I had heard the descriptive term "vacant eyes." Well, I saw it first hand, and when you experience it directly, the look smoulders in your brains and stay there. Those hollow eyes had such an impact on me that I forgot, I mean I totally forgot what I was expected to do next. Yes, we all had pads or regulation questionnaires and merely had to fill in the empty spaces. As for me, I had difficulty paying heed to pencil and paper because that diabolical world came on too fast.

"Be strong, stay with it," I said to myself. I tried, I really tried, but my eyes continued to puddle up and made embarrassing telltale stains on shirt, desk and printed forms.

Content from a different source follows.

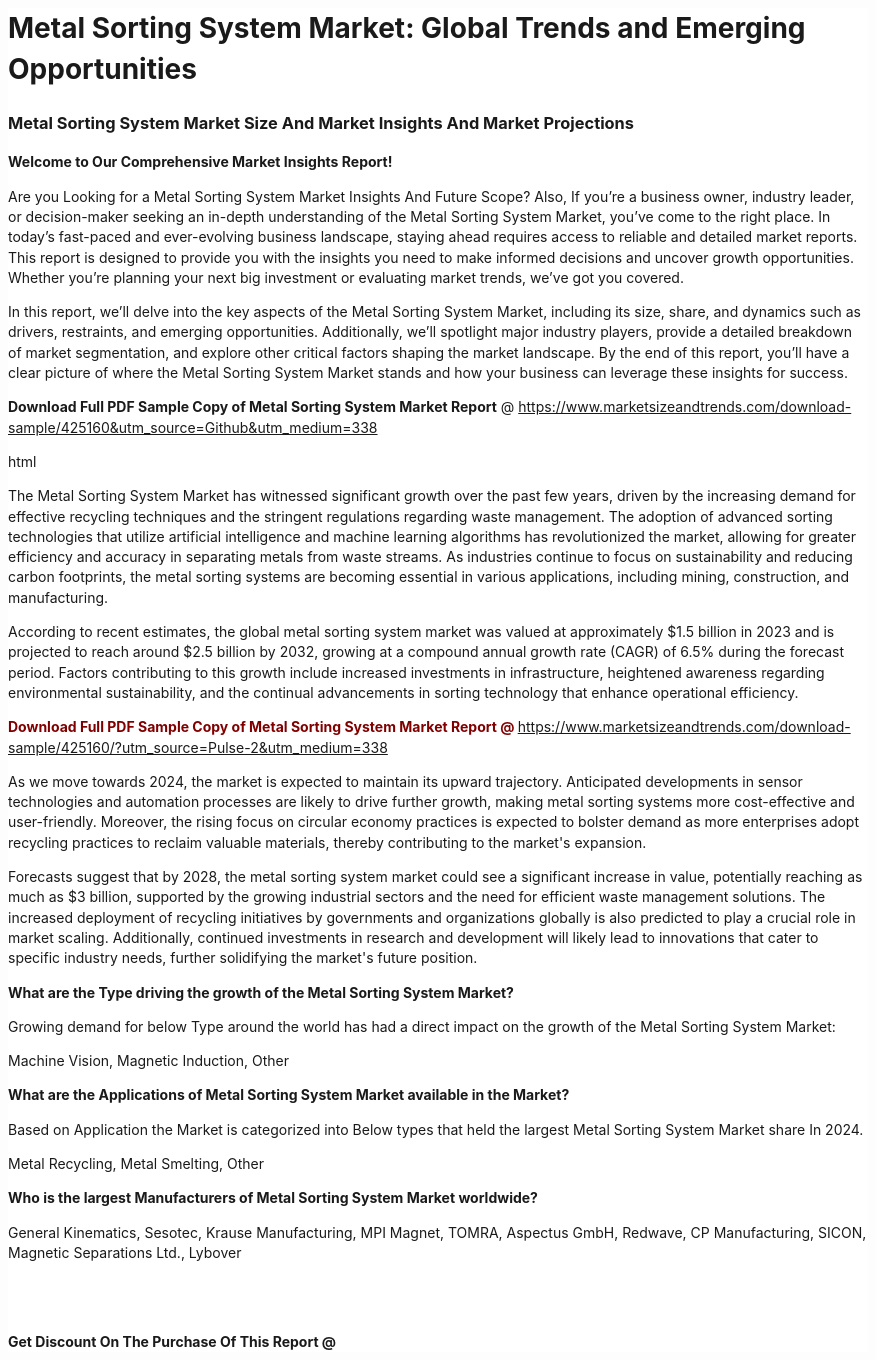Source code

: <h1> Metal Sorting System Market: Global Trends and Emerging Opportunities</h1><div class="" data-test-id=""><h3><span class="">Metal Sorting System Market Size And Market Insights And Market Projections</span></h3></div><div class="" data-test-id=""><p><strong>Welcome to Our Comprehensive Market Insights Report!</strong></p><p>Are you Looking for a Metal Sorting System Market Insights And Future Scope? Also, If you&rsquo;re a business owner, industry leader, or decision-maker seeking an in-depth understanding of the Metal Sorting System Market, you&rsquo;ve come to the right place. In today&rsquo;s fast-paced and ever-evolving business landscape, staying ahead requires access to reliable and detailed market reports. This report is designed to provide you with the insights you need to make informed decisions and uncover growth opportunities. Whether you&rsquo;re planning your next big investment or evaluating market trends, we&rsquo;ve got you covered.</p><p>In this report, we&rsquo;ll delve into the key aspects of the Metal Sorting System Market, including its size, share, and dynamics such as drivers, restraints, and emerging opportunities. Additionally, we&rsquo;ll spotlight major industry players, provide a detailed breakdown of market segmentation, and explore other critical factors shaping the market landscape. By the end of this report, you&rsquo;ll have a clear picture of where the Metal Sorting System Market stands and how your business can leverage these insights for success.</p><p><strong>Download Full PDF Sample Copy of Metal Sorting System Market Report</strong> @ <a href="https://www.marketsizeandtrends.com/download-sample/425160&utm_source=Github&utm_medium=338" target="_blank">https://www.marketsizeandtrends.com/download-sample/425160&utm_source=Github&utm_medium=338</a></p></div><div class="" data-test-id=""><p><span class="">html<p>The Metal Sorting System Market has witnessed significant growth over the past few years, driven by the increasing demand for effective recycling techniques and the stringent regulations regarding waste management. The adoption of advanced sorting technologies that utilize artificial intelligence and machine learning algorithms has revolutionized the market, allowing for greater efficiency and accuracy in separating metals from waste streams. As industries continue to focus on sustainability and reducing carbon footprints, the metal sorting systems are becoming essential in various applications, including mining, construction, and manufacturing.</p><p>According to recent estimates, the global metal sorting system market was valued at approximately $1.5 billion in 2023 and is projected to reach around $2.5 billion by 2032, growing at a compound annual growth rate (CAGR) of 6.5% during the forecast period. Factors contributing to this growth include increased investments in infrastructure, heightened awareness regarding environmental sustainability, and the continual advancements in sorting technology that enhance operational efficiency.</p><p><strong><span style="color: #800000;">Download Full PDF Sample Copy of Metal Sorting System Market Report @</span>&nbsp;</strong><a href="https://www.marketsizeandtrends.com/download-sample/425160/?utm_source=Pulse-2&amp;utm_medium=338">https://www.marketsizeandtrends.com/download-sample/425160/?utm_source=Pulse-2&amp;utm_medium=338</a></p><p>As we move towards 2024, the market is expected to maintain its upward trajectory. Anticipated developments in sensor technologies and automation processes are likely to drive further growth, making metal sorting systems more cost-effective and user-friendly. Moreover, the rising focus on circular economy practices is expected to bolster demand as more enterprises adopt recycling practices to reclaim valuable materials, thereby contributing to the market's expansion.</p><p>Forecasts suggest that by 2028, the metal sorting system market could see a significant increase in value, potentially reaching as much as $3 billion, supported by the growing industrial sectors and the need for efficient waste management solutions. The increased deployment of recycling initiatives by governments and organizations globally is also predicted to play a crucial role in market scaling. Additionally, continued investments in research and development will likely lead to innovations that cater to specific industry needs, further solidifying the market's future position.</p></span></p><p><strong><span class="">What are the&nbsp;Type driving the growth of the Metal Sorting System Market?</span></strong></p></div><div class="" data-test-id=""><p><span class="">Growing demand for below Type around the world has had a direct impact on the growth of the Metal Sorting System Market:</span></p></div><div class="" data-test-id=""><p>Machine Vision, Magnetic Induction, Other</p><p><span class=""><strong>What are the&nbsp;Applications&nbsp;of Metal Sorting System Market available in the Market?</strong></span></p></div><div class="" data-test-id=""><p><span class="">Based on Application the Market is categorized into Below types that held the largest Metal Sorting System Market share In 2024.</span></p></div><div class="" data-test-id=""><p><span class="">Metal Recycling, Metal Smelting, Other</span></p><p><span class=""><strong>Who is the largest Manufacturers of Metal Sorting System Market worldwide?</strong></span></p></div><div class="" data-test-id=""><p><span class="">General Kinematics, Sesotec, Krause Manufacturing, MPI Magnet, TOMRA, Aspectus GmbH, Redwave, CP Manufacturing, SICON, Magnetic Separations Ltd., Lybover</span></p></div><div class="" data-test-id="">&nbsp;</div><div class="" data-test-id="">&nbsp;</div><div class="" data-test-id=""><p><span class=""><strong>Get Discount On The Purchase Of This Report @</strong>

I wondered if Avram noticed.

"Haver, haver - friend, friend," I said to Avram, "What kept you going these terrible three years?"

"My mother's cooking," he responded. "Among the devastation that surrounded me," he explained, "to survive, I put my mind into a dream and recalled the dark, rich, thick beef stews amid the crisp vegetables my sisters picked from our garden and prepared that every day. My mother's thick blackberry pies, the sweet whipped cream and peach cobblers my brother, father and I enjoyed after a long stint at the family rope works. The fat goose with unlaid eggs in its belly that cooked firm during a long slow roast. That was all I had to cling to."

The rest of the interview remains a blur for me, although I think I managed to complete the remaining spaces on the formal US Occupational Forces questionnaire.

The initial fact-gathering interview was now over, but I couldn't let go. I felt an overwhelming kinship toward this poor soul and wanted, eagerly wanted, to do or say something to show him there were people in his world now who cared. In my service locker I had a carton of Camels, extra socks, candy bars, a turtleneck wool sweater, a silver picture frame purchased in Salerno and a leather-bound writing kit sent to me by my parents with matching pen and pencil. Any and all of it would be his if he would express any interest in them.

"Is there anything I can give you? Is there anything I can get for you? Is there anything I can do for you?" I asked as he rose unsteadily to leave. He looked beyond me with the same vacant stare and paused, lost in thought for what seemed like a long time.

Hesitantly, and with mounting difficulty, Avram's eyes made a fleeting contact with mine; I could only wonder what was going through his mind. He stammered, paused momentarily as though to gather his thoughts again, and finally spoke.

"Mr. Amerikanski, sir, would it be at all possible, do you think, and if it wouldn't trouble you too much, might I be able to have a hot cinnamon bun, with an extra spoonful of sugar?"